# Exercise goal
Once the images are set aside, return every entry exactly.

# Given information
:::
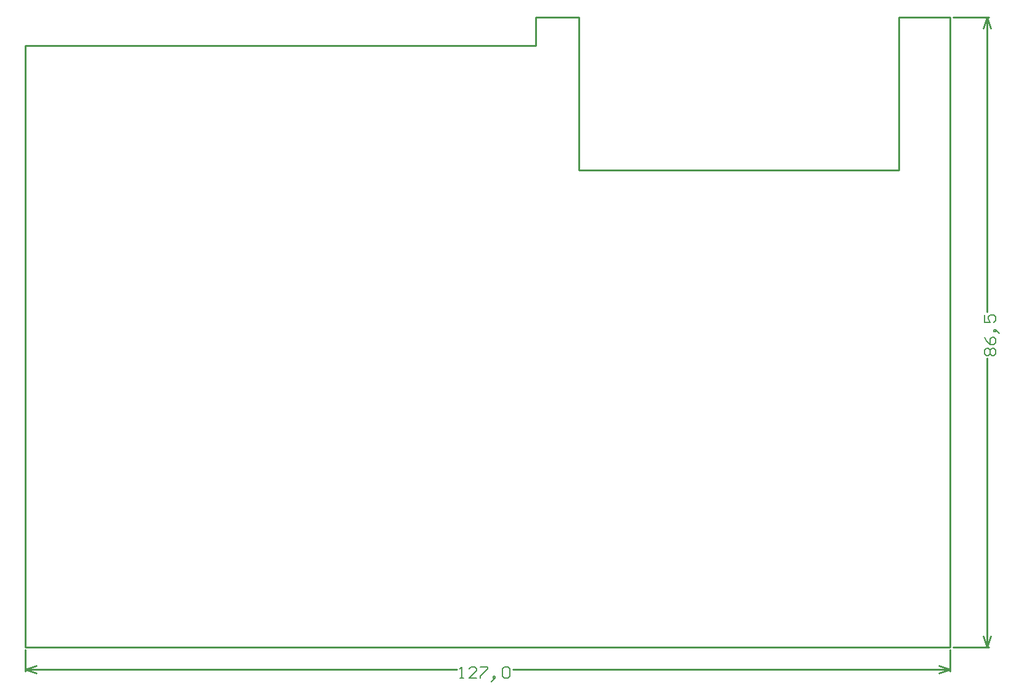
<source format=gko>
G04 Layer_Color=16711935*
%FSLAX25Y25*%
%MOIN*%
G70*
G01*
G75*
%ADD43C,0.01000*%
%ADD65C,0.00600*%
D43*
X500000Y-13205D02*
Y-1500D01*
X-0Y-13205D02*
Y-1500D01*
X263496Y-12205D02*
X500000D01*
X-0D02*
X233304D01*
X494000Y-10205D02*
X500000Y-12205D01*
X494000Y-14205D02*
X500000Y-12205D01*
X-0D02*
X6000Y-14205D01*
X-0Y-12205D02*
X6000Y-10205D01*
X501500Y340551D02*
X521079D01*
X501500Y-0D02*
X521079D01*
X520079Y181272D02*
Y340551D01*
Y-0D02*
Y156079D01*
X518079Y334551D02*
X520079Y340551D01*
X522079Y334551D01*
X520079Y-0D02*
X522079Y6000D01*
X518079D02*
X520079Y-0D01*
X-0D02*
X500000D01*
X500000Y0D02*
X500000Y-0D01*
X500000Y0D02*
Y340551D01*
X500000Y340551D02*
X500000Y340551D01*
X472441Y340551D02*
X500000D01*
X472441Y257874D02*
Y340551D01*
X299213Y257874D02*
X472441D01*
X299213D02*
Y340551D01*
X276063D02*
X299213D01*
X276063Y340551D02*
X276063Y340551D01*
X276063Y325197D02*
Y340551D01*
X276063Y325197D02*
X276063Y325197D01*
X-0Y325197D02*
X276063D01*
X-0D02*
X-0Y325197D01*
Y-0D02*
Y325197D01*
D65*
X234904Y-16803D02*
X236904D01*
X235904D01*
Y-10805D01*
X234904Y-11805D01*
X243901Y-16803D02*
X239903D01*
X243901Y-12805D01*
Y-11805D01*
X242902Y-10805D01*
X240902D01*
X239903Y-11805D01*
X245901Y-10805D02*
X249900D01*
Y-11805D01*
X245901Y-15804D01*
Y-16803D01*
X252899Y-17803D02*
X253898Y-16803D01*
Y-15804D01*
X252899D01*
Y-16803D01*
X253898D01*
X252899Y-17803D01*
X251899Y-18803D01*
X257897Y-11805D02*
X258897Y-10805D01*
X260896D01*
X261896Y-11805D01*
Y-15804D01*
X260896Y-16803D01*
X258897D01*
X257897Y-15804D01*
Y-11805D01*
X519679Y157679D02*
X518679Y158679D01*
Y160678D01*
X519679Y161678D01*
X520679D01*
X521678Y160678D01*
X522678Y161678D01*
X523678D01*
X524677Y160678D01*
Y158679D01*
X523678Y157679D01*
X522678D01*
X521678Y158679D01*
X520679Y157679D01*
X519679D01*
X521678Y158679D02*
Y160678D01*
X518679Y167676D02*
X519679Y165677D01*
X521678Y163677D01*
X523678D01*
X524677Y164677D01*
Y166676D01*
X523678Y167676D01*
X522678D01*
X521678Y166676D01*
Y163677D01*
X525677Y170675D02*
X524677Y171675D01*
X523678D01*
Y170675D01*
X524677D01*
Y171675D01*
X525677Y170675D01*
X526677Y169675D01*
X518679Y179672D02*
Y175673D01*
X521678D01*
X520679Y177673D01*
Y178672D01*
X521678Y179672D01*
X523678D01*
X524677Y178672D01*
Y176673D01*
X523678Y175673D01*
M02*

</source>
:::
# Exercise answer
<source format=gko>
G04 Layer_Color=16711935*
%FSLAX25Y25*%
%MOIN*%
G70*
G01*
G75*
%ADD43C,0.01000*%
%ADD65C,0.00600*%
D43*
X500000Y-13205D02*
Y-1500D01*
X-0Y-13205D02*
Y-1500D01*
X263496Y-12205D02*
X500000D01*
X-0D02*
X233304D01*
X494000Y-10205D02*
X500000Y-12205D01*
X494000Y-14205D02*
X500000Y-12205D01*
X-0D02*
X6000Y-14205D01*
X-0Y-12205D02*
X6000Y-10205D01*
X501500Y340551D02*
X521079D01*
X501500Y-0D02*
X521079D01*
X520079Y181272D02*
Y340551D01*
Y-0D02*
Y156079D01*
X518079Y334551D02*
X520079Y340551D01*
X522079Y334551D01*
X520079Y-0D02*
X522079Y6000D01*
X518079D02*
X520079Y-0D01*
X-0D02*
X500000D01*
X500000Y0D02*
X500000Y-0D01*
X500000Y0D02*
Y340551D01*
X500000Y340551D02*
X500000Y340551D01*
X472441Y340551D02*
X500000D01*
X472441Y257874D02*
Y340551D01*
X299213Y257874D02*
X472441D01*
X299213D02*
Y340551D01*
X276063D02*
X299213D01*
X276063Y340551D02*
X276063Y340551D01*
X276063Y325197D02*
Y340551D01*
X276063Y325197D02*
X276063Y325197D01*
X-0Y325197D02*
X276063D01*
X-0D02*
X-0Y325197D01*
Y-0D02*
Y325197D01*
D65*
X234904Y-16803D02*
X236904D01*
X235904D01*
Y-10805D01*
X234904Y-11805D01*
X243901Y-16803D02*
X239903D01*
X243901Y-12805D01*
Y-11805D01*
X242902Y-10805D01*
X240902D01*
X239903Y-11805D01*
X245901Y-10805D02*
X249900D01*
Y-11805D01*
X245901Y-15804D01*
Y-16803D01*
X252899Y-17803D02*
X253898Y-16803D01*
Y-15804D01*
X252899D01*
Y-16803D01*
X253898D01*
X252899Y-17803D01*
X251899Y-18803D01*
X257897Y-11805D02*
X258897Y-10805D01*
X260896D01*
X261896Y-11805D01*
Y-15804D01*
X260896Y-16803D01*
X258897D01*
X257897Y-15804D01*
Y-11805D01*
X519679Y157679D02*
X518679Y158679D01*
Y160678D01*
X519679Y161678D01*
X520679D01*
X521678Y160678D01*
X522678Y161678D01*
X523678D01*
X524677Y160678D01*
Y158679D01*
X523678Y157679D01*
X522678D01*
X521678Y158679D01*
X520679Y157679D01*
X519679D01*
X521678Y158679D02*
Y160678D01*
X518679Y167676D02*
X519679Y165677D01*
X521678Y163677D01*
X523678D01*
X524677Y164677D01*
Y166676D01*
X523678Y167676D01*
X522678D01*
X521678Y166676D01*
Y163677D01*
X525677Y170675D02*
X524677Y171675D01*
X523678D01*
Y170675D01*
X524677D01*
Y171675D01*
X525677Y170675D01*
X526677Y169675D01*
X518679Y179672D02*
Y175673D01*
X521678D01*
X520679Y177673D01*
Y178672D01*
X521678Y179672D01*
X523678D01*
X524677Y178672D01*
Y176673D01*
X523678Y175673D01*
M02*

</source>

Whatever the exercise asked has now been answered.